Detalhes da tarefa ▸ Transcreva, sem alterações, o trecho da notícia sobre a operação da PF contra alvos ligados ao PCC que vai de "Mensagens interceptadas pela" a "envolvem o produto.".

Texto fornecido ▸
/---

PF mira alvos sancionados pelos EUA por suspeita de ligação com o PCC
Victor Shimada é considerado foragido; os EUA o identificam como um “elo fundamental” entre operadores financeiros e integrantes do PCC | Foto: Divulgação/Polícia Civil

Mensagens interceptadas pela PF mostram conversas entre Diego Lameiro e Victor Shimada sobre a comercialização de alho produzido em Mendoza, na Argentina. Em um dos diálogos, Shimada solicita fotografias da produção, porque iria se reunir com um potencial comprador.

Na representação encaminhada à Justiça Federal, a Polícia Federal afirma que “há inúmeros registros da entrada de forma ilegal no Brasil de alho argentino”. Os investigadores destacam que as conversas encontradas nos celulares de Lameiro e Shimada contêm detalhes sobre negociações que envolvem o produto.

A maior parte das empresas atribuídas a Lameiro atua formalmente no comércio atacadista de alimentos. Os próprios nomes de alguns dos CNPJs reforçam a ligação com o setor, como Alhos Lameiro, Terra do Alho Produtos Alimentares, Allium Foods e Master Allium. As informações foram divulgadas pelo portal Metrópoles.

Marcas do PCC em rua brasileira | Foto: Reprodução/X
Marcas do PCC em rua brasileira | Foto: Reprodução/X

Empresas de esquema do PCC movimentaram mais de R$ 4 milhões

De acordo com comunicações encaminhadas ao Conselho de Controle de Atividades Financeiras e analisadas pela PF, as empresas movimentaram mais de R$ 4,4 milhões. As 17 pessoas jurídicas foram constituídas entre junho de 2023 e janeiro de 2024, período de sete meses. Um dos CNPJs teve as atividades encerradas em novembro de 2023.

Embora Diego Lameiro resida na Baixada Santista, as empresas foram registradas em endereços localizados no Estado do Rio de Janeiro e no interior do Rio Grande do Sul.

Os mandados da Operação Exchange haviam sido autorizados pela Justiça Federal em junho. A execução das ordens, contudo, foi adiada enquanto a equipe buscava confirmar o paradeiro de Victor Shimada e definir a estratégia para efetuar sua prisão.

Segundo a investigação, o cronograma precisou ser antecipado em razão das sanções anunciadas pelo Departamento do Tesouro dos Estados Unidos na véspera da operação. Shimada foi procurado em cinco endereços, mas permanece foragido. Stella Stefanie, conhecida pelo apelido de “Lara Croft”, teve a prisão preventiva cumprida pelos agentes.

\---

Conjunto de dados ▸
/---

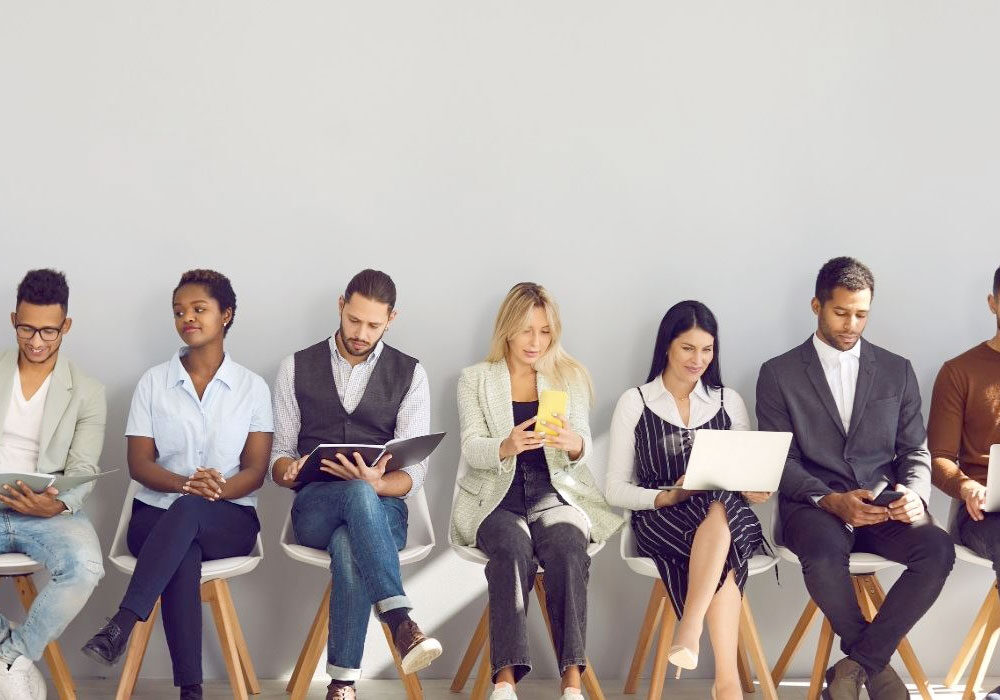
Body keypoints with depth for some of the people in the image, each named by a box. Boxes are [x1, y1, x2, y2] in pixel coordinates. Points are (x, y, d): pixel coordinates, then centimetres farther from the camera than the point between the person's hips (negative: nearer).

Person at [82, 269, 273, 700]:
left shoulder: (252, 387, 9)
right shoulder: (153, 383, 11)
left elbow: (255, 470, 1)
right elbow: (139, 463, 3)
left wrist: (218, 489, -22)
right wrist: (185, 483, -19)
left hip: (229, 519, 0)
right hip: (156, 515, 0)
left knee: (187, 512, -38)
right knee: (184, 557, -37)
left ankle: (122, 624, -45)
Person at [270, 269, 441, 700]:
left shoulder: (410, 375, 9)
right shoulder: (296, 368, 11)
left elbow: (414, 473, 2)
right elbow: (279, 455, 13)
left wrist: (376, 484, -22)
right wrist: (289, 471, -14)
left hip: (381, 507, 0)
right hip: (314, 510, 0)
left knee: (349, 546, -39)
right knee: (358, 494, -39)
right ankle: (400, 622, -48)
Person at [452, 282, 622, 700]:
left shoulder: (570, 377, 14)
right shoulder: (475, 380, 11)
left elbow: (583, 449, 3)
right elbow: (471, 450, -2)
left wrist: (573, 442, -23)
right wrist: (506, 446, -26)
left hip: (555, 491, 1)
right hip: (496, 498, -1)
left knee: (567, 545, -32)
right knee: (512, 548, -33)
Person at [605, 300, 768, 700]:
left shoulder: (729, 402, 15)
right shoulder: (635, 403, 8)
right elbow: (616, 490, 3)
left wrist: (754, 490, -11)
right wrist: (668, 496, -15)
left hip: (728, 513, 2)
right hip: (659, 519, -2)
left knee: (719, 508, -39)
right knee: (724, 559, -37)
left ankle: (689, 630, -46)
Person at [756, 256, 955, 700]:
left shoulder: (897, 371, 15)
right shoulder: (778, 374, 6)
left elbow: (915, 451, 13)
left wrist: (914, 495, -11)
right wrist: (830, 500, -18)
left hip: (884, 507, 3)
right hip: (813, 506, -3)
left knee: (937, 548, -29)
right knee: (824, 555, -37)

\---

Solução do exercício ▸
Mensagens interceptadas pela PF mostram conversas entre Diego Lameiro e Victor Shimada sobre a comercialização de alho produzido em Mendoza, na Argentina. Em um dos diálogos, Shimada solicita fotografias da produção, porque iria se reunir com um potencial comprador.

Na representação encaminhada à Justiça Federal, a Polícia Federal afirma que “há inúmeros registros da entrada de forma ilegal no Brasil de alho argentino”. Os investigadores destacam que as conversas encontradas nos celulares de Lameiro e Shimada contêm detalhes sobre negociações que envolvem o produto.